▶ _What is required_
Produce a copy of every line in the records that holds the string "dist".

#### Data in this exercise ####

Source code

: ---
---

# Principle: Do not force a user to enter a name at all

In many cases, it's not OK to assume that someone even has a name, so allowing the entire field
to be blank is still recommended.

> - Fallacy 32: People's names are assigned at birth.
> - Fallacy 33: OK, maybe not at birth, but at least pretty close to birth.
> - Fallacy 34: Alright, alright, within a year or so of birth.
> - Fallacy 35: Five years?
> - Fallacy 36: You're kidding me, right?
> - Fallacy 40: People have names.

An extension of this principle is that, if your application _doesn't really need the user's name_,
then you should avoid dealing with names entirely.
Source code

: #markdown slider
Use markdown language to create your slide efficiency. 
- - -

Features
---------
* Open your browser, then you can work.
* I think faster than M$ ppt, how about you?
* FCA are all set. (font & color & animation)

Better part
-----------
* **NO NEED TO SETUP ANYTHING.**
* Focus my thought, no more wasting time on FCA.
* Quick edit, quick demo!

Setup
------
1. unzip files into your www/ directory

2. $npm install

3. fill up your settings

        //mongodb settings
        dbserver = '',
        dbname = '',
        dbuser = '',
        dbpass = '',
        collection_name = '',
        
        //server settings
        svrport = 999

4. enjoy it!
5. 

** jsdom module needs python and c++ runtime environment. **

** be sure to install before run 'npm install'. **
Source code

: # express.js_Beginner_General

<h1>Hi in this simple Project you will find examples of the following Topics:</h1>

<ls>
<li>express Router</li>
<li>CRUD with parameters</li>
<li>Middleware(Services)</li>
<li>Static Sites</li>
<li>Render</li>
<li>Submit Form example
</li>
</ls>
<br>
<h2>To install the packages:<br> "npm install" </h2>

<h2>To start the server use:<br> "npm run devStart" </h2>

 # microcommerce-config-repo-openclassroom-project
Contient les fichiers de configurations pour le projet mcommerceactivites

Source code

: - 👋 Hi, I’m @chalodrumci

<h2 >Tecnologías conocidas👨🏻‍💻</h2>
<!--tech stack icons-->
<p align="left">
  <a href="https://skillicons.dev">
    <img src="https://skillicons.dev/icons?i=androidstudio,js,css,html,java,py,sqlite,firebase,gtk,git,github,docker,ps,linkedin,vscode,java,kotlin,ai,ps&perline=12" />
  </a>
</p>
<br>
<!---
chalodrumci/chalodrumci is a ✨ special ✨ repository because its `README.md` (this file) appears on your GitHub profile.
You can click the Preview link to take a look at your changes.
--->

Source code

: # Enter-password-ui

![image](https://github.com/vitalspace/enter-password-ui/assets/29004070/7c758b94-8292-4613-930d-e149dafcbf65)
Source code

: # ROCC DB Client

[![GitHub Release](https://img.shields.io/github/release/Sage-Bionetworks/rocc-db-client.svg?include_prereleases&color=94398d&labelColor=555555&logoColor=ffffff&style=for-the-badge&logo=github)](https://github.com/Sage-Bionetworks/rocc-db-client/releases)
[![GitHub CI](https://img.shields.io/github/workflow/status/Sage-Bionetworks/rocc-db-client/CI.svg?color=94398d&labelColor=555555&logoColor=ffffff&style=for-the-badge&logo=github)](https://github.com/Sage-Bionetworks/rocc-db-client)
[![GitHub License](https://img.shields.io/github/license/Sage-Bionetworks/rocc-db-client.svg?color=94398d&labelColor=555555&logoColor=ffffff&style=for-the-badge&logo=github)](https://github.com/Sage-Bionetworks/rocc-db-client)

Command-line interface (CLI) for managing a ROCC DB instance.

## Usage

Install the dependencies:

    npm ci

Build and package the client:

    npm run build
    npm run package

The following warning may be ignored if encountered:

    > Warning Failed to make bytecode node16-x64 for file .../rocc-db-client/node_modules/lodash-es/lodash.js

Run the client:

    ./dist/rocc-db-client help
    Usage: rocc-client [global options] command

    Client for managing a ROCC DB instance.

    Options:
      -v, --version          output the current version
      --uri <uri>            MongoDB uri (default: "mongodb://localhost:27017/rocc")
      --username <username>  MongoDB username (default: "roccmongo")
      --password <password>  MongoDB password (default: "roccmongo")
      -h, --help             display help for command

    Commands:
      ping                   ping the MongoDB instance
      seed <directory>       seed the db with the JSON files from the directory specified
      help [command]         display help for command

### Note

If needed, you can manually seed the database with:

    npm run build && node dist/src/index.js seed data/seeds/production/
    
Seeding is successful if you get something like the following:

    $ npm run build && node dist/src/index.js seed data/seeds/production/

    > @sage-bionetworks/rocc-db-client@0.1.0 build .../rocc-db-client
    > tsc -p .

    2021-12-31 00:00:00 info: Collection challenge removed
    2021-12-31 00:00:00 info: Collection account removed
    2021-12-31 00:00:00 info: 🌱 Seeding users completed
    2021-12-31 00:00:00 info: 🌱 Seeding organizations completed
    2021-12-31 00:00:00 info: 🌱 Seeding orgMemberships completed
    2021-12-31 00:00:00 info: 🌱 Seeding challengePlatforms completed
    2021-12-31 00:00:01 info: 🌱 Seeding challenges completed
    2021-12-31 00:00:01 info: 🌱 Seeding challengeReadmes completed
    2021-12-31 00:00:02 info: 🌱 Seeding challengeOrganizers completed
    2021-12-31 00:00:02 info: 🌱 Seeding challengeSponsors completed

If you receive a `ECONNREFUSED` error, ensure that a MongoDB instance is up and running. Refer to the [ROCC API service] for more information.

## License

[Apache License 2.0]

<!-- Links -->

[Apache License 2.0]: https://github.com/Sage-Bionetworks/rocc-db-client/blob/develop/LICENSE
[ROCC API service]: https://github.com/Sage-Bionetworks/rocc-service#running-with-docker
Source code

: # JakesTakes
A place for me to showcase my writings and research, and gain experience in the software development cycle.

####

▶ _Exercise response_
    ./dist/rocc-db-client help
    npm run build && node dist/src/index.js seed data/seeds/production/
    $ npm run build && node dist/src/index.js seed data/seeds/production/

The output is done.